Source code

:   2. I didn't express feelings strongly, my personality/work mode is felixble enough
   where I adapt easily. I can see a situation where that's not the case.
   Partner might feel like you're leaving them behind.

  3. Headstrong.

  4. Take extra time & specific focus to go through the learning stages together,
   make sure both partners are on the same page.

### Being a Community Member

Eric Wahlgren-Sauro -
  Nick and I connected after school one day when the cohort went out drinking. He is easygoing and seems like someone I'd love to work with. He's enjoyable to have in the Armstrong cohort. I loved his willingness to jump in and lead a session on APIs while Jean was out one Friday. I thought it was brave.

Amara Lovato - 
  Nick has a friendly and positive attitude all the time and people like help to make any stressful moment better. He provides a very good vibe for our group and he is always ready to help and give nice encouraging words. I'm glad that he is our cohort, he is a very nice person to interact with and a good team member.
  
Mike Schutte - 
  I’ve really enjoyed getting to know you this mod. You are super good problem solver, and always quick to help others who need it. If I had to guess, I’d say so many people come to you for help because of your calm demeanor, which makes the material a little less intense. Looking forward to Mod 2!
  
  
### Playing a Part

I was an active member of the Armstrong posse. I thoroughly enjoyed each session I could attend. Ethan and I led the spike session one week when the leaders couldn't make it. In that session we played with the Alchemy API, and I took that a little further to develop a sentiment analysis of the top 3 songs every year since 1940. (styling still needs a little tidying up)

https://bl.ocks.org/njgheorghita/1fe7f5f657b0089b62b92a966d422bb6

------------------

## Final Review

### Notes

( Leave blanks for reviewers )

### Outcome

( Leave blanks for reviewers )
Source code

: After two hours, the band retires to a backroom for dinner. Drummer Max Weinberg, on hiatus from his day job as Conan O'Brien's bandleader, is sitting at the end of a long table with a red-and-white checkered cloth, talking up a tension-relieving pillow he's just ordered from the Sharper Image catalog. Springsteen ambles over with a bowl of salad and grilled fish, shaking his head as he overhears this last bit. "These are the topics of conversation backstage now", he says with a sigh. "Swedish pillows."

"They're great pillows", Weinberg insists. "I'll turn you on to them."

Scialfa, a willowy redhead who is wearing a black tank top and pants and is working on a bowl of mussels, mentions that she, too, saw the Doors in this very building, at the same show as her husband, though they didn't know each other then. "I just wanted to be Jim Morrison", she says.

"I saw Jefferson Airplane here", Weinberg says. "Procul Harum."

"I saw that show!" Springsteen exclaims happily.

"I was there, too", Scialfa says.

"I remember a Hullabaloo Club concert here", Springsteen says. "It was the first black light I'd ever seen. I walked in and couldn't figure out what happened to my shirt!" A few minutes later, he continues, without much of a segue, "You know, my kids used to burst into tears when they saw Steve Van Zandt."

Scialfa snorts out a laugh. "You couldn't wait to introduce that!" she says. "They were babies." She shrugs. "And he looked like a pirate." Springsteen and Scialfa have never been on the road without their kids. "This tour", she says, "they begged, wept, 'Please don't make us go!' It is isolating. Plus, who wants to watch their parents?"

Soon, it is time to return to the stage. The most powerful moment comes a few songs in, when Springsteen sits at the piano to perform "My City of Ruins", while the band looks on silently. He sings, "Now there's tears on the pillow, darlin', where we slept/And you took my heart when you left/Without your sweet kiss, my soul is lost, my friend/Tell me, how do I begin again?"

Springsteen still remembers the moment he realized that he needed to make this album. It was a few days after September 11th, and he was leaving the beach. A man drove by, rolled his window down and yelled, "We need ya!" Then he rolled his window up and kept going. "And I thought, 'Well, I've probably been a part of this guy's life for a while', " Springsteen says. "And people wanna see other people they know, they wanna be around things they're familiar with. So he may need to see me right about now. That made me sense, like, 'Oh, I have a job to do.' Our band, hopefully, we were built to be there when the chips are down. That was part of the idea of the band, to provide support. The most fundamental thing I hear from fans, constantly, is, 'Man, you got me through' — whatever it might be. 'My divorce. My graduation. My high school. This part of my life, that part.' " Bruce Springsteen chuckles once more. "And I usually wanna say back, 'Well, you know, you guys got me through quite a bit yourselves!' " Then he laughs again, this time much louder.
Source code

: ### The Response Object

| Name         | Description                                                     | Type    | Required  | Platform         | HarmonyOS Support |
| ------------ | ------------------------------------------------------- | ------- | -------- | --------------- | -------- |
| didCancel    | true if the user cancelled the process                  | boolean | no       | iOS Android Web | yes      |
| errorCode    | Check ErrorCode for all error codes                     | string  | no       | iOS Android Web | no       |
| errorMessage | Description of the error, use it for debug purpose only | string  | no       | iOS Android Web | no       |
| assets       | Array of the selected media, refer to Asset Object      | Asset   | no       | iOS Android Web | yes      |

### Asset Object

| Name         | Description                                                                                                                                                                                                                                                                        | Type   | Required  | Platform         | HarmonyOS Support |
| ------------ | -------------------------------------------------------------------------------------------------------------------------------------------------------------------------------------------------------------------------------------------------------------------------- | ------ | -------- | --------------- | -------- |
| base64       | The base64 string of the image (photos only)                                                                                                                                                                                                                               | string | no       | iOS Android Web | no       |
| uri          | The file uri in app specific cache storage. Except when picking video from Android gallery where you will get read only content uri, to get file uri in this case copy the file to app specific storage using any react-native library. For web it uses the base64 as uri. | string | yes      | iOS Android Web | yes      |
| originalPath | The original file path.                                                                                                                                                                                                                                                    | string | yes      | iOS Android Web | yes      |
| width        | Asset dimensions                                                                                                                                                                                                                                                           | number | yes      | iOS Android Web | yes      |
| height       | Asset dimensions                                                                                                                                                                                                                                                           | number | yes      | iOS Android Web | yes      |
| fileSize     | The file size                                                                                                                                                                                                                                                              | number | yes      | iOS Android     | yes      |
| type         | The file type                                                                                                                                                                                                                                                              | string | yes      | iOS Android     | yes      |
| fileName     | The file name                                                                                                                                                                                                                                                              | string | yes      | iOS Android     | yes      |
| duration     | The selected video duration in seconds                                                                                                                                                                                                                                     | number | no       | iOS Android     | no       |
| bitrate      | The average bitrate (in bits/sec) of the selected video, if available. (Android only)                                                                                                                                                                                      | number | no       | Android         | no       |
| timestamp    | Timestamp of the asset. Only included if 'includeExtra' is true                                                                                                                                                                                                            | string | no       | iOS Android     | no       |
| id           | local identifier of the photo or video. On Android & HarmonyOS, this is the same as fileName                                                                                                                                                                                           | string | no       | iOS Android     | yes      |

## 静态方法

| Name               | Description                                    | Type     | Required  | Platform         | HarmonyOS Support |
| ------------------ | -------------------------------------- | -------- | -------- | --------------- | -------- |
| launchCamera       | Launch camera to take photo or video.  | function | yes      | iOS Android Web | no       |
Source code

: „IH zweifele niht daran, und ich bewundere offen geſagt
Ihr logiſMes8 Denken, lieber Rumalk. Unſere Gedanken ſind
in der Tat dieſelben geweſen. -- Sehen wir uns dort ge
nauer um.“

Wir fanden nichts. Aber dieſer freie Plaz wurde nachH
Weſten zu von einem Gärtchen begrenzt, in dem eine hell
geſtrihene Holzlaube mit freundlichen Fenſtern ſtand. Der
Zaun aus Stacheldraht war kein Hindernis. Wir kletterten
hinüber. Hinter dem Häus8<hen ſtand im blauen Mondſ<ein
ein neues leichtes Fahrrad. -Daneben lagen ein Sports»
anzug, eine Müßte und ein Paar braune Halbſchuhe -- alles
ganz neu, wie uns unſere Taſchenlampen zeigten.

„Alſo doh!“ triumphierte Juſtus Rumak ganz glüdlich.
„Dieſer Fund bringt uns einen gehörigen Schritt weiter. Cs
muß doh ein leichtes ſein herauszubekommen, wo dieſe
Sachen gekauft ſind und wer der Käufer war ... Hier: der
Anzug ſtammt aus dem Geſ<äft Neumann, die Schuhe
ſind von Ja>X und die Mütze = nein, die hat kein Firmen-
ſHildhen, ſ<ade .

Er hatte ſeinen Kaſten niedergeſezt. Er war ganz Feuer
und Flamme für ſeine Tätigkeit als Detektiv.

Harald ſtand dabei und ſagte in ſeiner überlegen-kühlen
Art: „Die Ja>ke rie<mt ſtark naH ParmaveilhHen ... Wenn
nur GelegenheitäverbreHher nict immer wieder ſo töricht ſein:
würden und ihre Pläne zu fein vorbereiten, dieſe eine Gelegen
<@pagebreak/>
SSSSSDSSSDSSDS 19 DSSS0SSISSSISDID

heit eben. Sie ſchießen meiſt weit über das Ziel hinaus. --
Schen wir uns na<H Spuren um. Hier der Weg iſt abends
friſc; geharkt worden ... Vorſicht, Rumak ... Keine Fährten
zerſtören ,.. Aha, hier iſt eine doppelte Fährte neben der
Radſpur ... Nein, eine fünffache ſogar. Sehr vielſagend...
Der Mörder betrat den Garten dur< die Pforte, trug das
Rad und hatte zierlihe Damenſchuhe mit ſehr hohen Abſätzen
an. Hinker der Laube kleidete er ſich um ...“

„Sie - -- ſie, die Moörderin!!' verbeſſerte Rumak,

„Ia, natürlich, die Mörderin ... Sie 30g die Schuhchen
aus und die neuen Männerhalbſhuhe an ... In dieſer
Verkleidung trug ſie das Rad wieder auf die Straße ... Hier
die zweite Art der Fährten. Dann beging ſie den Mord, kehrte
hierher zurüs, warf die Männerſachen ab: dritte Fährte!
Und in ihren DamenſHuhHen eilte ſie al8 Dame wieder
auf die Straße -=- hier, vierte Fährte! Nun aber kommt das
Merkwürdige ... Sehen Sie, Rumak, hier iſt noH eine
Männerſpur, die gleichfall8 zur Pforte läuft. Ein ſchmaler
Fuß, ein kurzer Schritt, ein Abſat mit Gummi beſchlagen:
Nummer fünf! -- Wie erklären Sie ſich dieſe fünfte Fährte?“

> What this task involves
Could you write out the records from their start up to and including the line with "3. Headstrong.", substituting "Teammate" for "Partner" and changing nothing else, and give only those lines?

> Answer below
Source code

:   2. I didn't express feelings strongly, my personality/work mode is felixble enough
   where I adapt easily. I can see a situation where that's not the case.
   Teammate might feel like you're leaving them behind.

  3. Headstrong.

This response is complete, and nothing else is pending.